When I was young we used to hightail it outside, clanging pots in hand, at the first whisper of a spring or summer storm. It was our firm belief that shampooing with rainwater imbued our hair with magic. Girlhood diversions aside, the truth is that harvesting rainwater may be more important than we realize.
According to the UN, 20 percent of the world’s population in 30 countries faces water shortages. This number is expected to rise dramatically by 2025. Although water is something that many of us take for granted, 1.2 billion people don’t have access to safe drinking water. And consider this: While the average American individual uses between 100 and 176 gallons each day, the average African family uses only 5 gallons. (Just one flush of a toilet in the West uses more water than most Africans have to perform an entire day’s washing, cleaning, cooking and drinking.)
Fresh water from underground aquifers is finite—there is only so much of it, and because of pollution and the rate at which it is being extracted—well, the word “crisis” comes to mind. However, rainwater is considered a renewable natural resource. And while domestic potable water collection requires effort, energy, and chemicals for purification and transport, rainwater conserves natural resources, is free of chemicals, and is delivered without challenging the environment.
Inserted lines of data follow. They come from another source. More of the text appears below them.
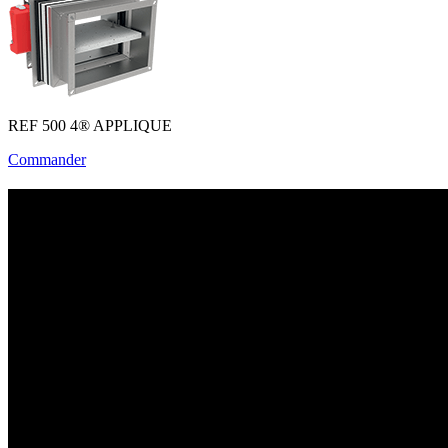
REF 500 4® APPLIQUE
Commander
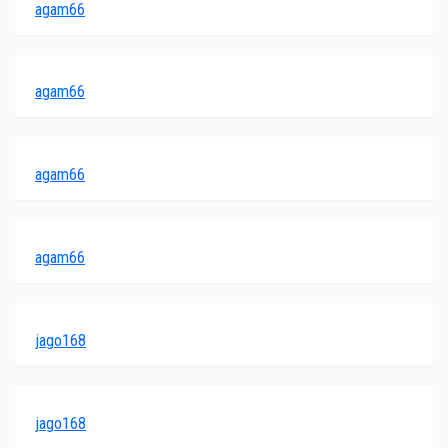
agam66
agam66
agam66
agam66
jago168
jago168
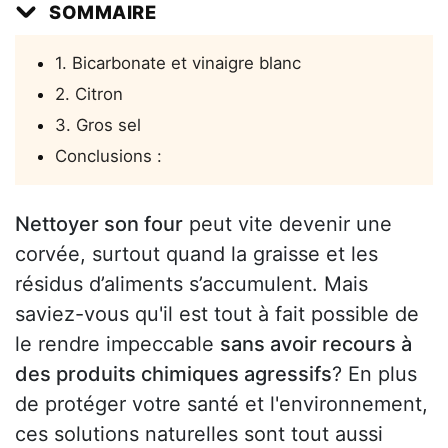
SOMMAIRE
1. Bicarbonate et vinaigre blanc
2. Citron
3. Gros sel
Conclusions :
Nettoyer son four
peut vite devenir une
corvée, surtout quand la graisse et les
résidus d’aliments s’accumulent. Mais
saviez-vous qu'il est tout à fait possible de
le rendre impeccable
sans avoir recours à
des produits chimiques agressifs
? En plus
de protéger votre santé et l'environnement,
ces solutions naturelles sont tout aussi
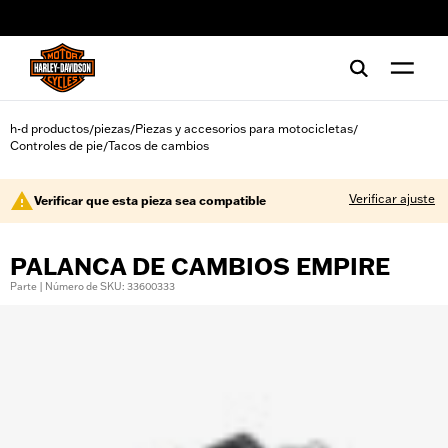
web accessibility
h-d productos
piezas
Piezas y accesorios para motocicletas
/
/
/
Controles de pie
Tacos de cambios
/
Verificar ajuste
Verificar que esta pieza sea compatible
PALANCA DE CAMBIOS EMPIRE
Parte | Número de SKU: 33600333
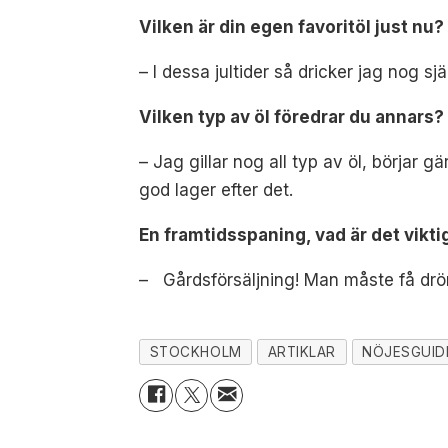
Vilken är din egen favoritöl just n
– I dessa jultider så dricker jag nog s
Vilken typ av öl föredrar du annar
– Jag gillar nog all typ av öl, börjar 
god lager efter det.
En framtidsspaning, vad är det vik
– Gårdsförsäljning! Man måste få dr
STOCKHOLM
ARTIKLAR
NÖJESGUID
The easiest way to collect rainwater is with rain barrels, and harvested rainwater is great for your lawn, garden and houseplants. Especially in the summer months, many of us have intense heat accentuated with brief yet heavy summer storms—with a dry ground much of that water simply runs off.
By setting a rain barrel beneath your downspout you’ll have a free supply of water for your landscaping. Wooden barrels provide rustic charm, but plastic ones are more widely available. You can buy ready-made rain barrels (check with your water company or municipality, first, as many provide them free of charge or at a reduced price). Alternatively, there are many websites that provide instructions on how to build your own. You may not be ready to make the commitment to a more permanent system, but you can always start out by placing plain buckets underneath your downspouts just to get your feet wet.
Use a lid to minimize evaporation and to keep out debris and mosquitoes. A hose fitting will give you easy access to the collected water, and a diverter lets you switch back to the downspout, or another barrel, should the rain barrel get full. Don’t expect to be able to use a hose directly from your rain barrel; gravity probably won’t give enough pressure to get water through it. Instead, use the hose fitting to conveniently fill a watering can or slow delivery containers.
If you have a garden or tool shed, heck, even a playhouse, why not attach a gutter and barrel there as well? If you have a collecting (or “catchment”) area of 1,000 square feet and an average annual rainfall of 20 inches, you have the potential to collect 24,000 gallons of water annually—the equivalent to the water 13 African families use in a year.